INSTRUCTIONS TO FOLLOW:
Pictures aside, write every record out again word for word.

──────── INFORMATION SUPPLIED

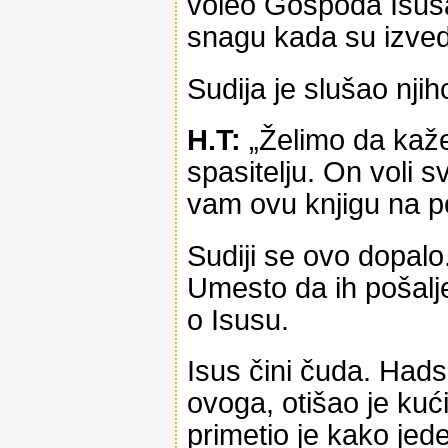
voleo Gospoda Isusa
snagu kada su izved
Sudija je slušao nji
H.T:
„Želimo da kaž
spasitelju. On voli s
vam ovu knjigu na p
Sudiji se ovo dopalo
Umesto da ih pošalje
o Isusu.
Isus čini čuda. Hads
ovoga, otišao je kući
primetio je kako jede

────────────────

THE ANSWER:
voleo Gospoda Isusa
snagu kada su izved
Sudija je slušao nji
H.T:
„Želimo da kaž
spasitelju. On voli s
vam ovu knjigu na p
Sudiji se ovo dopalo
Umesto da ih pošalje
o Isusu.
Isus čini čuda. Hads
ovoga, otišao je kući
primetio je kako jede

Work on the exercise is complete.